Alrededor de las tres de la mañana, un débil sollozo de bebé me despertó de repente.
Susurré: ¡Calla, Alexa! Y, muy lentamente, el sonido se desvaneció, clavándome ya el desasosiego en mi mente, pues algo no encajaba. El sonido vino del despacho y Alexa la tengo en la buhardilla.
Maldije: ¡Dios, es que nunca puedo entrar en fase REM! Y salté del colchón.
La chimenea todavía permanecía encendida, y los adornos navideños lucían por toda la habitación.
Bajé las escaleras siguiendo la senda de leds turquesa hasta llegar al vestíbulo, donde se encontraba un artesanal y pintoresco árbol de Navidad, cuyos brillosos destellos producían un bonito efecto caleidoscópico en el ambiente.
A mano derecha, la puerta entreabierta del despacho despedía el resplandor blanco del recién comprado proyector de diapositivas.
El rocío del alba era una comunión de corazones agradecidos por estas fechas.
-Y yo que estaba durmiendo tan feliz… ¡Y ahora ese llanto! -me repetía desquiciado.
Una sombra en la cristalera dejaba ver el hombro y el brazo de alguien, probablemente observándome desde fuera de casa.
Ascendí varios escalones temblando, para que no me viera el intruso. Entonces, con el corazón saliéndoseme por la boca, me encendí un cigarrillo y di una calada profunda y meditativa.
Ya me había olvidado del bebé. Ahora lo único que torturaba a mi cerebro era que un individuo desconocido, con toda seguridad armado, se encontraba en mi jardín, mirando hacia dentro de mi casa.
Comenzó a arreciar la lluvia y yo descendí tembloroso. El sujeto ya no estaba allí, quizás por la adversidad del tiempo.
Muy lentamente, bajé las escaleras y abrí del todo la puerta del despacho; el proyector emitía continuamente relajantes imágenes tropicales del Amazonas. Pero yo recordaba perfectamente haberlo apagado antes de acostarme.
Miré por la ventana que da al jardín y no vi a nadie. Todo parecía muy extraño, como si el sujeto hubiera entrado a robar y, por alguna razón, hubiera desaparecido de repente.
La caja fuerte abierta, pero sin echar nada en falta, me confirmó tal hecho. Algo le había pasado para huir sin el dinero. Lo cual, en lugar de tranquilizarme, me puso más inquieto.
Fui a encender la luz y se fundieron las bombillas. Relampagueó y me estremecí. Tronaba y llovía con rabia. El terror se apoderó de mi cuerpo cuando en las diapositivas se empezaron a ver imágenes borrosas de fetos y embriones deformes.
Me encendí otro cigarro y cogí una botella de whisky del mueble-bar. Me froté bien los ojos y tragué alcohol a palo seco.
-¡Dios! -grité. Y miré hacia la pantalla.
Ahora se mostraban escenas de un hombre de nariz aguileña y gafas oscuras, vestimenta negra y leve cojera merodeando por el despacho. Yo estaba alucinado y aterrado.

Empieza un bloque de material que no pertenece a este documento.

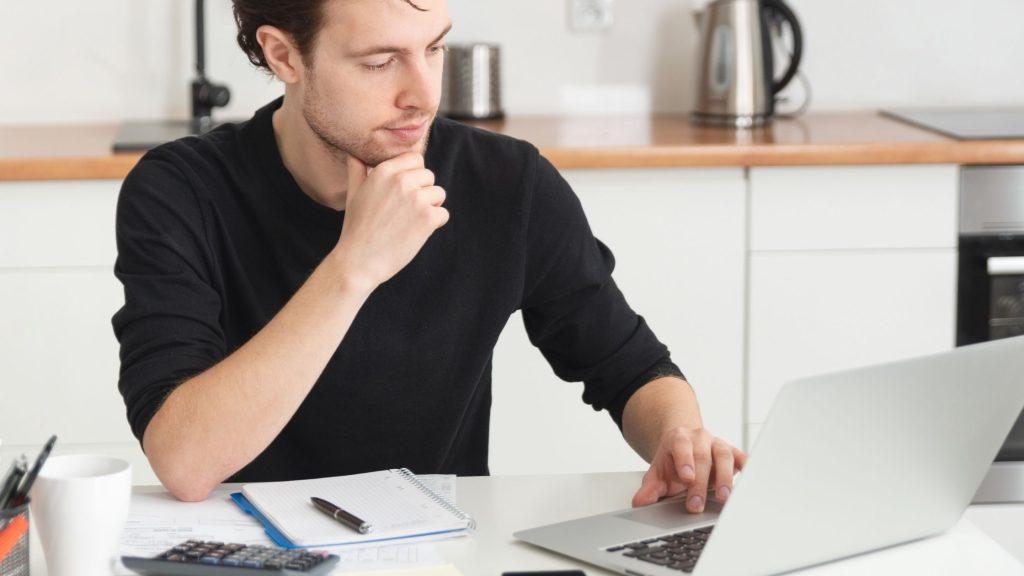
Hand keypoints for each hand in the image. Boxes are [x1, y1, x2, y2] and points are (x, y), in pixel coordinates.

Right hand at [333, 152, 448, 287]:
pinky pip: (443, 214)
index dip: (413, 175)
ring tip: (409, 222)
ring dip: (430, 207)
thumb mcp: (353, 193)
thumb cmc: (356, 228)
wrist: (359, 261)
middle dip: (422, 192)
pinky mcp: (427, 218)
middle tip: (404, 212)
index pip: (415, 159)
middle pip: (429, 176)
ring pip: (439, 194)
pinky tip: (416, 232)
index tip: (404, 192)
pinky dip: (435, 224)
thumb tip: (355, 154)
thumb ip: (357, 169)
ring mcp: (416, 199)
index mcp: (384, 171)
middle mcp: (402, 181)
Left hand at [631, 427, 746, 512]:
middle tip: (696, 504)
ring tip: (723, 498)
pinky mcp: (733, 452)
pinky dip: (745, 468)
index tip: (687, 478)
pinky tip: (746, 482)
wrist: (686, 446)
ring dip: (725, 478)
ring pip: (724, 455)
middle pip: (702, 456)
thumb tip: (639, 502)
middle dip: (700, 483)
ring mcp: (717, 443)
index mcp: (678, 438)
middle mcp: (699, 437)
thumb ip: (649, 488)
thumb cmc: (673, 462)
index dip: (685, 461)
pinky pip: (741, 457)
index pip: (681, 446)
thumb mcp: (657, 474)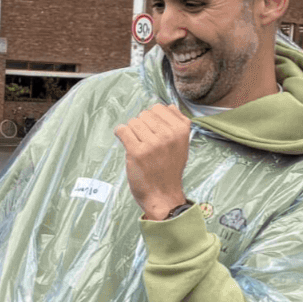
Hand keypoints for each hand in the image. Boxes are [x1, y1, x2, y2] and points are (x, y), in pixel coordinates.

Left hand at [113, 104, 191, 218]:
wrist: (163, 195)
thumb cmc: (170, 169)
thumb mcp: (182, 145)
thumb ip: (177, 124)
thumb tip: (167, 106)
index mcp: (181, 129)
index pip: (158, 108)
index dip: (152, 119)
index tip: (153, 132)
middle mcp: (168, 134)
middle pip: (144, 114)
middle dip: (142, 126)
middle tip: (146, 143)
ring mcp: (152, 143)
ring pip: (133, 122)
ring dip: (132, 133)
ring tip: (139, 147)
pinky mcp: (137, 152)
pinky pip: (122, 130)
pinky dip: (120, 133)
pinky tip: (126, 142)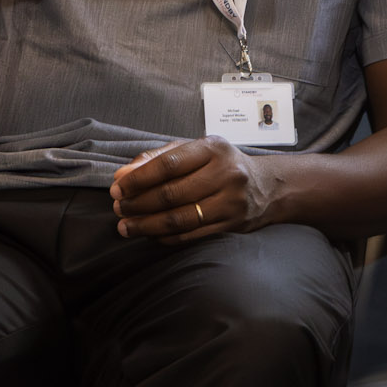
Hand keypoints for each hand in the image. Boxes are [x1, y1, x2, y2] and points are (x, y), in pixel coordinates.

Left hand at [111, 137, 280, 242]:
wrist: (267, 186)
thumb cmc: (222, 164)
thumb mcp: (196, 150)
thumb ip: (158, 158)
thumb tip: (123, 176)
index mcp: (213, 149)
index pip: (169, 164)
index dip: (139, 178)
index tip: (118, 188)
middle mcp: (225, 174)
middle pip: (171, 194)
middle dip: (138, 204)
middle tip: (119, 209)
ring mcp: (231, 202)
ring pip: (179, 219)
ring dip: (147, 225)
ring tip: (126, 226)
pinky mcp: (232, 224)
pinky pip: (191, 235)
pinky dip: (165, 237)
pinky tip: (150, 235)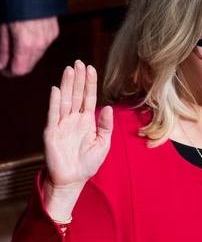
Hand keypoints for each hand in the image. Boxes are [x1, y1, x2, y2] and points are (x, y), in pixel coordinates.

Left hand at [0, 16, 59, 76]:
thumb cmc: (13, 2)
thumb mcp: (3, 26)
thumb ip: (3, 47)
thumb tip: (1, 64)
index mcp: (27, 44)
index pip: (20, 70)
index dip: (10, 71)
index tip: (2, 68)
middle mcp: (42, 43)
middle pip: (29, 64)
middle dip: (17, 63)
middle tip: (5, 57)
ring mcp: (50, 36)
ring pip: (36, 55)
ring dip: (25, 54)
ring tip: (12, 43)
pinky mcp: (53, 30)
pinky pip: (42, 44)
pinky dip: (33, 45)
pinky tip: (23, 35)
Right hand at [43, 61, 112, 219]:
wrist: (73, 179)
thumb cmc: (88, 162)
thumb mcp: (103, 143)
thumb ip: (106, 125)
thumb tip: (108, 107)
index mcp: (87, 121)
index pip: (88, 98)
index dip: (89, 83)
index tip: (91, 68)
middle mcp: (74, 119)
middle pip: (76, 95)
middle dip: (78, 79)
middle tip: (79, 62)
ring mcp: (62, 124)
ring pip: (65, 100)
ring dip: (67, 85)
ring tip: (69, 69)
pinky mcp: (52, 132)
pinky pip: (54, 115)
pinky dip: (55, 102)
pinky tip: (57, 90)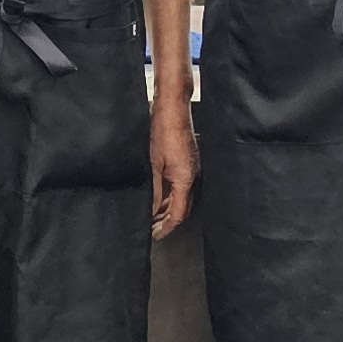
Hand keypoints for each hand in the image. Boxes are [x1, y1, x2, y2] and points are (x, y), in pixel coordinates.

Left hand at [151, 93, 198, 239]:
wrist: (173, 105)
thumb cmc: (163, 130)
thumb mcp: (152, 164)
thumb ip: (152, 191)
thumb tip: (150, 211)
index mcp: (185, 179)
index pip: (178, 214)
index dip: (167, 227)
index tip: (155, 235)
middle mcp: (192, 176)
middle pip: (182, 207)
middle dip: (167, 220)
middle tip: (151, 227)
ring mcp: (191, 167)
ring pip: (180, 196)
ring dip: (167, 206)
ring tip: (151, 214)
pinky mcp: (188, 159)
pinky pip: (180, 183)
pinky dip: (169, 192)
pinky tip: (156, 193)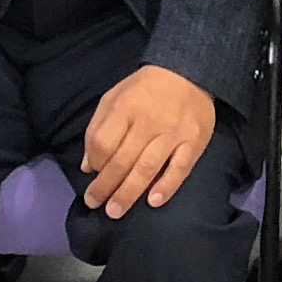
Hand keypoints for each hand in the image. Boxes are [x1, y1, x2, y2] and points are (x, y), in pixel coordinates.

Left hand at [79, 61, 218, 217]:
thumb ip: (97, 128)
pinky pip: (179, 169)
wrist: (188, 71)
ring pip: (147, 168)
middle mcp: (148, 122)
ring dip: (129, 193)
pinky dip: (167, 187)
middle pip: (122, 160)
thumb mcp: (114, 97)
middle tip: (95, 204)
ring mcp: (173, 133)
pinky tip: (153, 201)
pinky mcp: (194, 142)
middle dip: (105, 186)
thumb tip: (87, 165)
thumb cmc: (144, 89)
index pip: (103, 143)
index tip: (92, 173)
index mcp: (125, 107)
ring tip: (115, 211)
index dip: (94, 162)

El hombre portaba una linterna en una mano y una pistola en la otra.
Yo no podía dejar de mirar, mientras la sangre galopaba por mis venas. Y se me aceleraba el ritmo cardíaco.
Entonces, se escuchó de nuevo el sollozo del bebé… Justo detrás de mí.
Me quedé paralizado por un instante, sin moverme. El tono fue aumentando cada vez más, hasta hacerse casi insoportable.
Me giré de golpe, como un vaquero en un duelo.
Y, ¡cuál fue mi sorpresa!, el niño Jesús del Belén había cobrado vida, y se desgañitaba llorando como hacen los bebés.
Mi reacción fue llevármelo al pecho y cantarle una nana. Pronto se calmó y sonrió.
Pero yo nunca olvidaré la Nochebuena del 2022, en la que el niño Jesús, nunca sabré cómo, hizo huir a un delincuente de mi casa y a mí me proporcionó largas horas de amor y cariño.